A FinOps Journey
I’d like to share my story, since I didn’t choose FinOps, it chose me. It probably chose you, too.
At the beginning of 2022 the greater Engineering org at my employer underwent a reorg. Part of this reorg smushed our platform Ops team and our platform Eng teams together, and the one person who didn’t fit into this new layout was our FinOps engineer. I was leading our Data team at that point in time, and much of what the FinOps engineer did was (to me) data work, so I agreed to take them on as a report.
I got FinOps certified and set about understanding our FinOps practice. My process of understanding required what must’ve been too many questions and requests for documentation and not merging their own MRs, and so after only a handful of weeks as the Manager of the FinOps function, our only FinOps headcount quit.
This left me fully holding the bag for our FinOps function – at that time encompassing production workloads on all 3 major US cloud vendors with a combined yearly spend in the low 8 figures. This was summer 2022.
My most immediate and obvious problem was visibility. This same problem in a different role led me to found the data practice at my employer, so I had a simple framework for what need to happen – data needed to be
- procured,
- made understandable, and
- made available.
In short – and my point of view on this has not shifted very much – The first, biggest part of FinOps is a bog-standard business operational problem with a bog-standard business intelligence (BI) solution.
The first expression of a theme
I had written up a long term FinOps plan of action by that point – the company’s first as far as I’m aware. It was pretty simple and laid out my thesis even though I didn’t put flashing lights announcing it as such:
The true power to optimize costs lies within the Engineering org..

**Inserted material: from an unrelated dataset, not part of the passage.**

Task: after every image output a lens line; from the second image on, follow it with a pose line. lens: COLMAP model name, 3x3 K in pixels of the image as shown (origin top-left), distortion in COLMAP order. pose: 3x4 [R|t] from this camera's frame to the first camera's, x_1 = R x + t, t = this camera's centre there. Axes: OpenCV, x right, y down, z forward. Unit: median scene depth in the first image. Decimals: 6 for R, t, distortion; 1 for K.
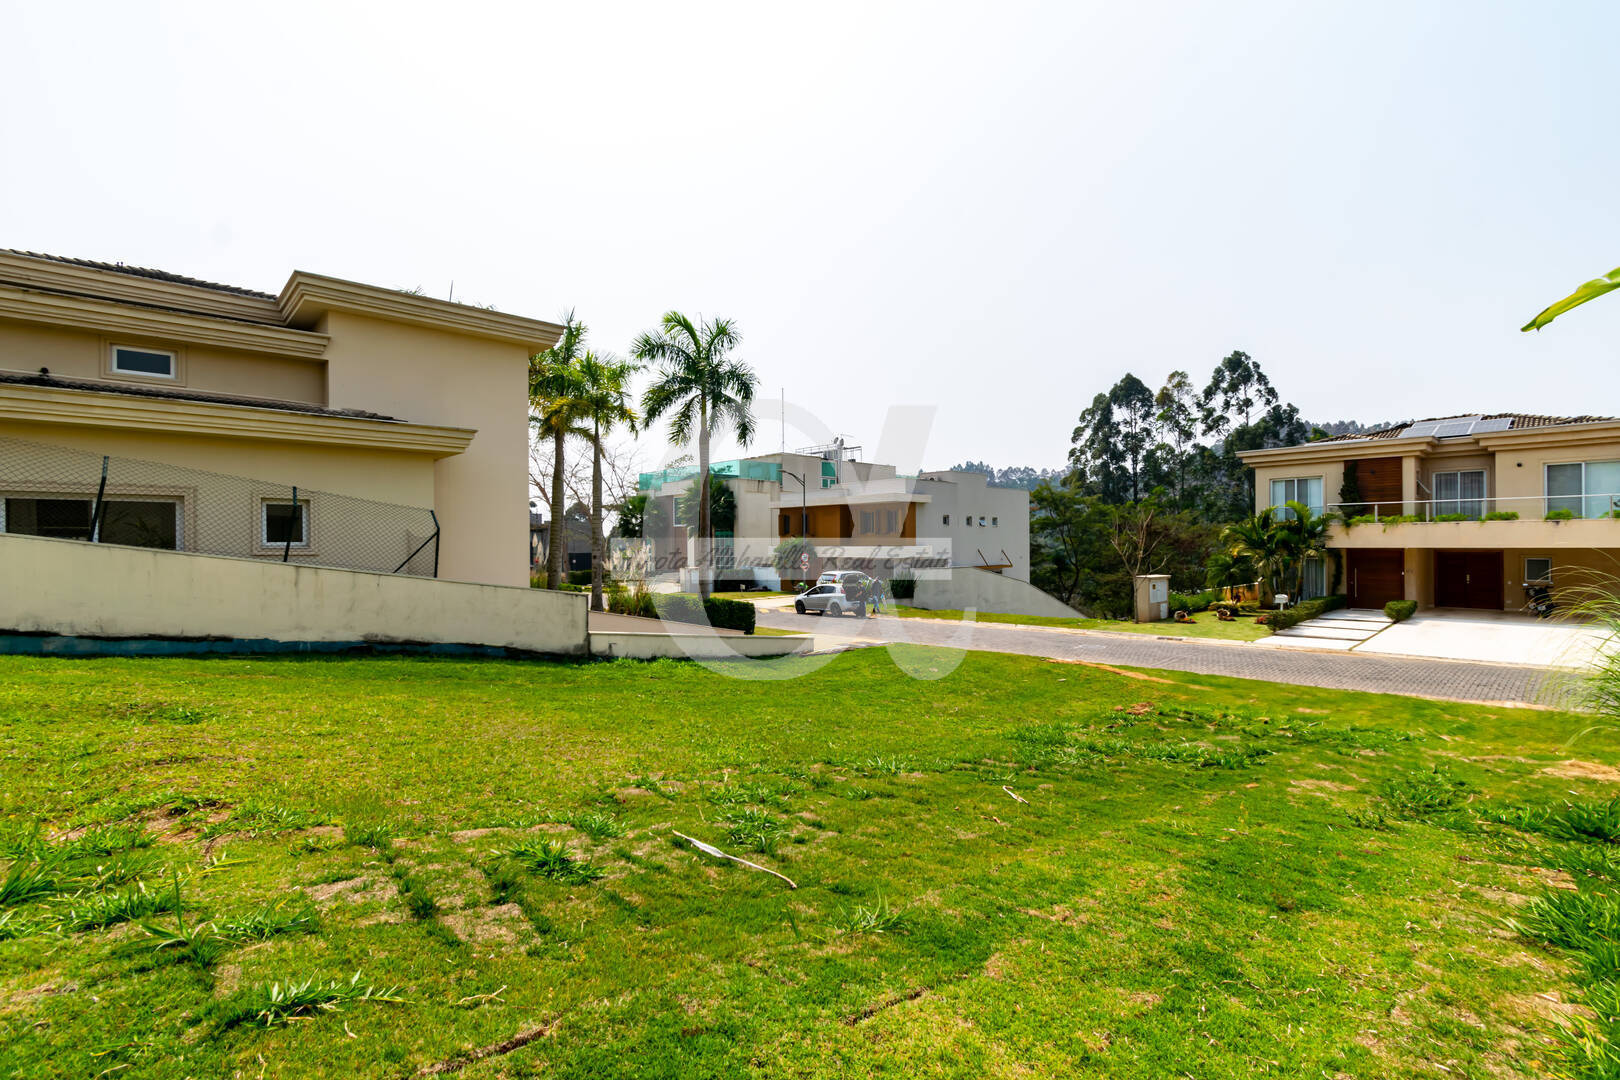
lens RADIAL K [[728.7, 0, 819.2], [0, 728.7, 545.0], [0, 0, 1]] dist [0.004722, -0.000071]
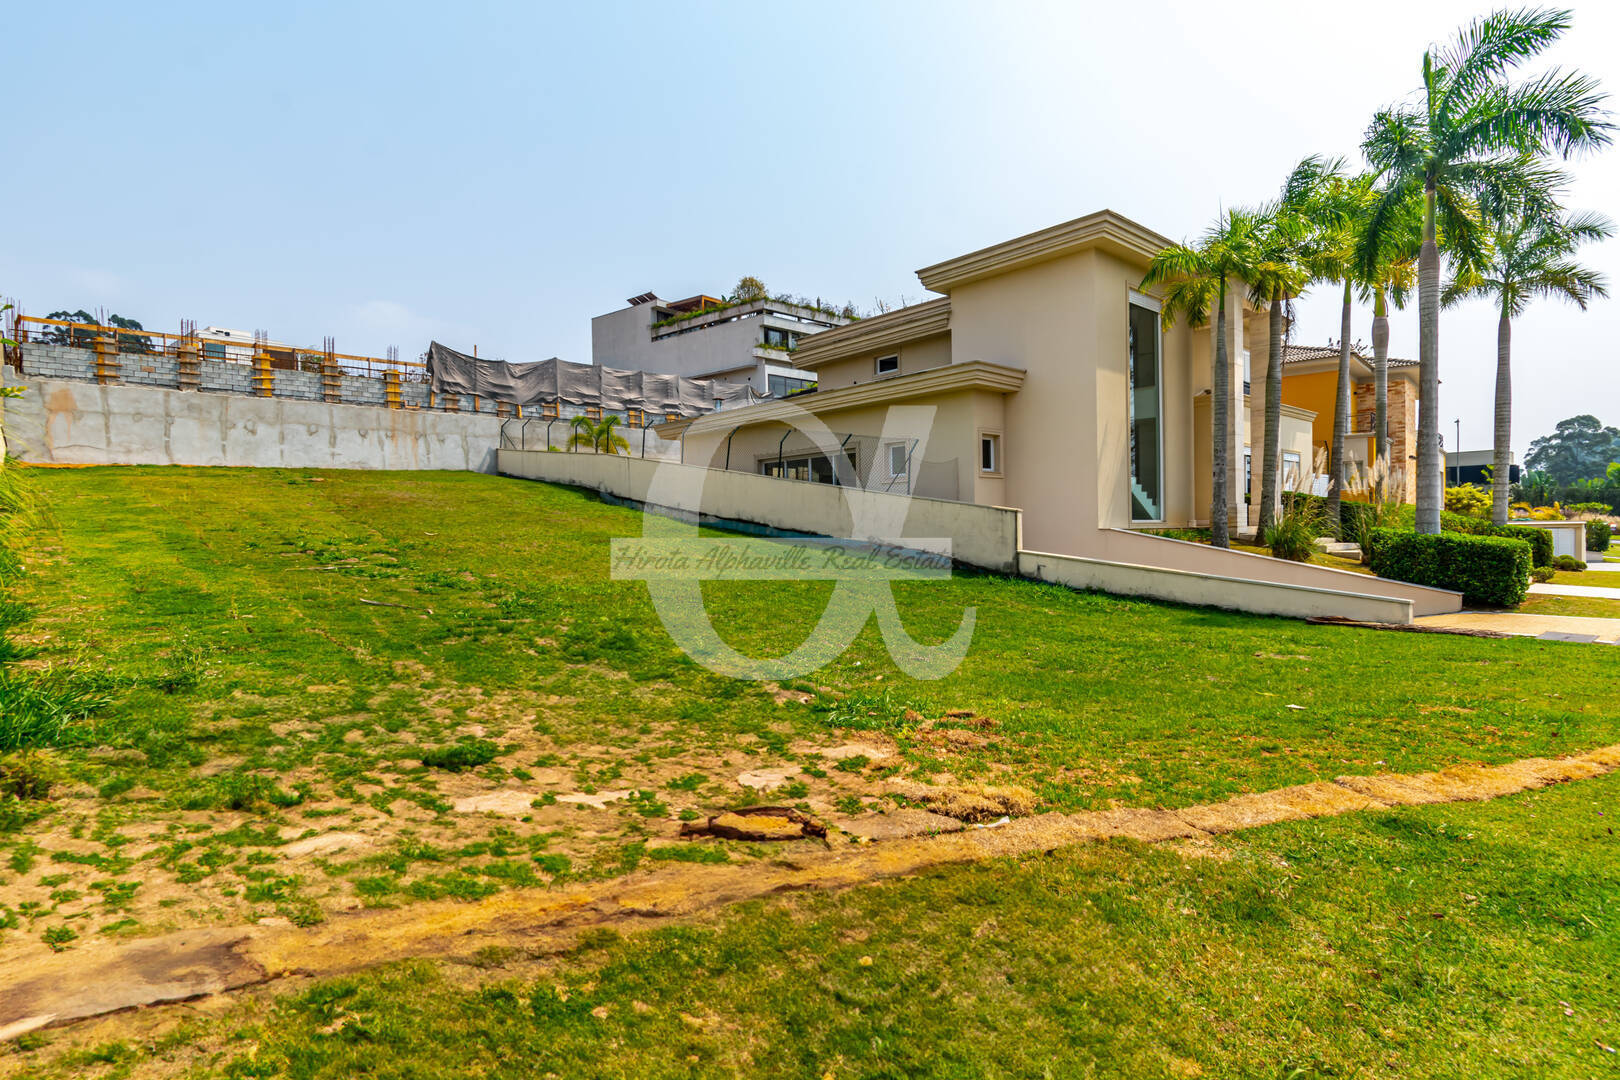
lens RADIAL K [[849.2, 0, 821.7], [0, 849.2, 548.7], [0, 0, 1]] dist [0.002730, 0.000724]
pose [[-0.014104, 0.021605, -0.999667, 0.455634], [0.017337, 0.999622, 0.021359, 0.052176], [0.999750, -0.017030, -0.014473, 0.445498]]
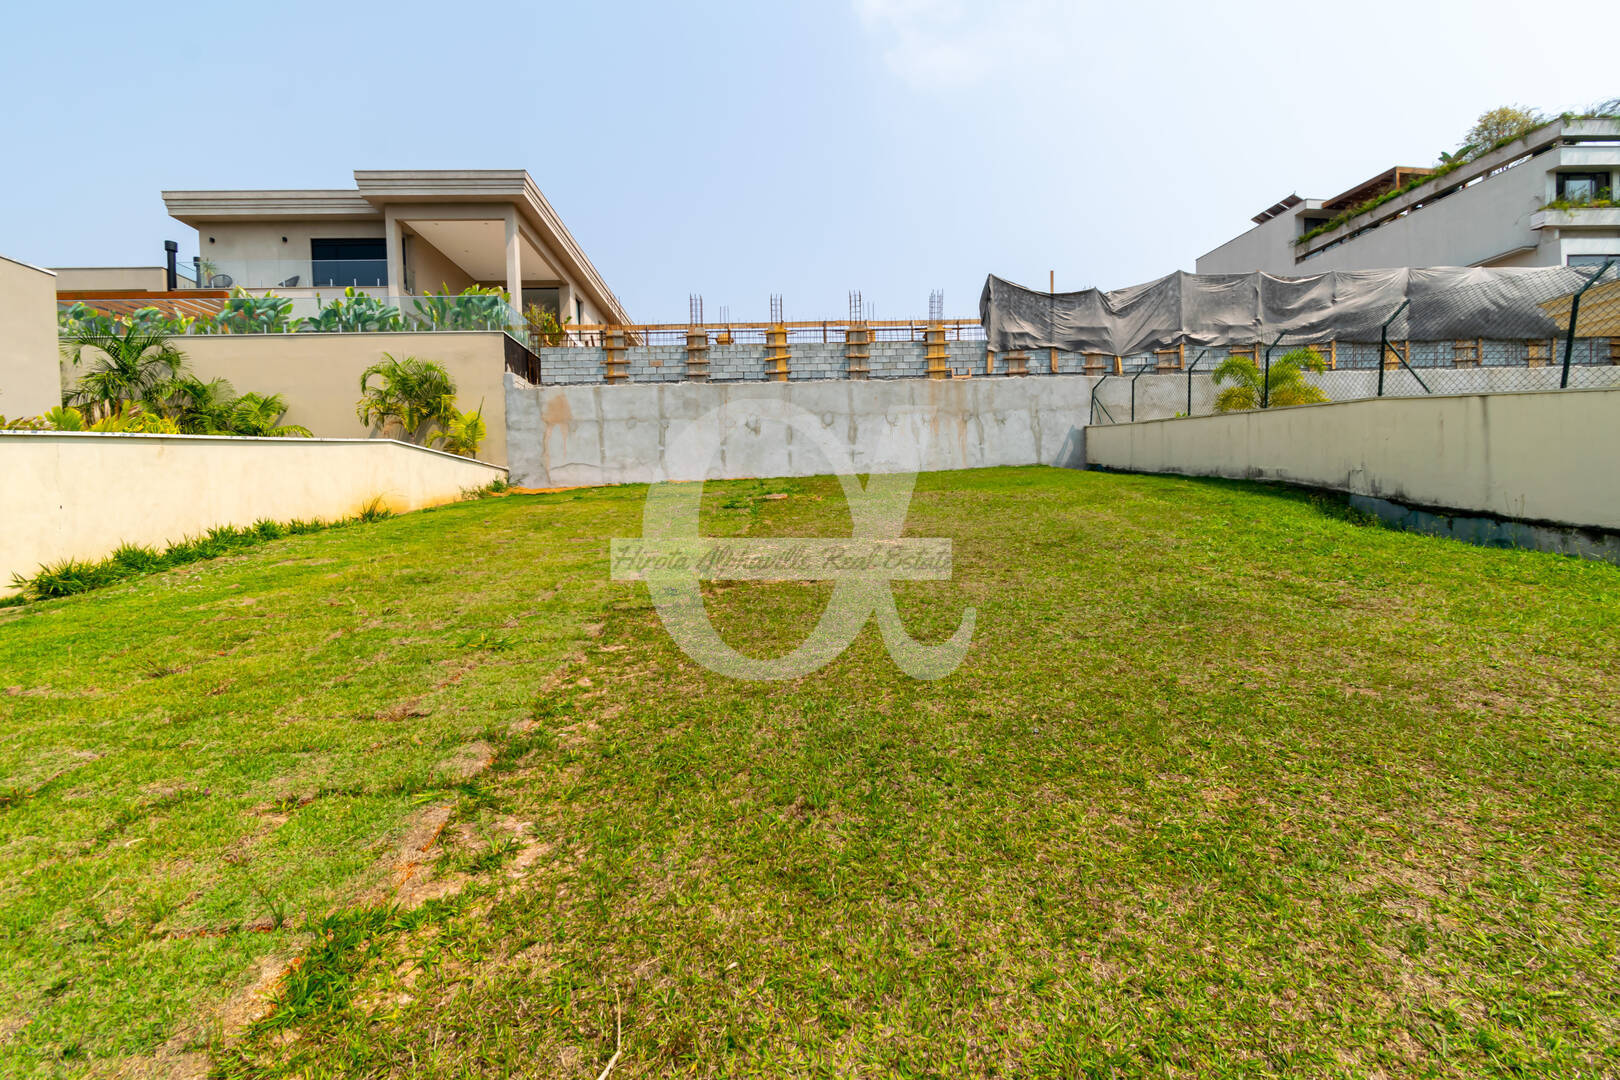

By nature, engineers are mostly data literate, curious, and like to optimize things because optimizing is part of the craft. FinOps is just a performance optimization problem, and the profiling data is provided by our cloud bills. What most companies fail to do is translate the language of Finance and the AWS CUR into the terminology of whatever the company actually builds. A good profiler doesn’t use machine language – the actual system level calls being executed by the OS – to help the engineer, it points to the line(s) of code that are problematic.
The problem was simple with this framing – I just needed to transform our bills into reporting that engineering would find interesting. I already had our cloud bills in our warehouse; literally the first thing I did when starting the data team was write a data pipeline in Python to ingest years worth of AWS CUR bills from S3 into our BigQuery backed warehouse.
I intend to cover nuts and bolts specifics like how to build a data pipeline in Python in this blog, because these are incredibly valuable skills in our context. Knowing a tiny bit of Python and a little bit more SQL will make you absolutely unstoppable and invaluable in your organization. (It will also boost your cachet with the Engineering org.)
Tooling
I spent the rest of 2022 demoing various FinOps tools. I knew that months of data normalizing and report building lay ahead, and I didn’t want to build it myself. I didn’t consider it to be to my employers long-term advantage to build cost reporting tools that I would understand deeply, but that a theoretical new hire would never have seen before.
I’ll cut to the chase because this is getting long – I went through more than 1 sales cycle with the Big Names in finops tooling, got quotes, and got laughed out of the room by my superiors because they all charged based on a percentage of our total cloud bill. I ultimately decided to do what I could with what I had – complete access to all the data in the warehouse and a couple of tools in the company toolshed, namely DBT and our BI dash.
Dear Vendors, an aside on percentage-based pricing
I get it. Your solution will save us so much money, we’d be stupid not to spend 3% to save 15%, and you’re right. There’s also the fact that for what your solutions do under the hood, basing on a percentage of cloud spend is a reasonable proxy for the amount of data that’ll be ingested and therefore will correlate to your COGS for servicing a customer. But you don’t want to price+ your COGS, you want to charge for value… I get it! But…
The small-midsize shop is in a weird place in the FinOps tooling market. I suppose a mega-globo corp like Target or Citibank can handle these procurement issues in a variety of ways and also a few million dollars is basically a rounding error for them. At the other end of the spectrum, shops with < $1MM annual spends likewise are going to be able to cough up $15k a year to help them with this problem.
For us at say, $20MM a year, a 2% quote comes out to $400k a year. A YEAR. I don’t know about you, but that costs more than our 2 person FinOps team does and it doesn’t come with someone to set it up and operate it. Therefore, I am quite turned off by FinOps tools on the market right now, and this blog will have some strong opinions on building these skills and tools yourselves.
In conclusion
If you’ve made it this far, thanks. I don’t precisely have a plan here with this blog, but I think it’s far more important that I just get started, and journaling a bit about the path to here feels like an important thing to get down in print.
Future posts will be more nuts and bolts. Thanks.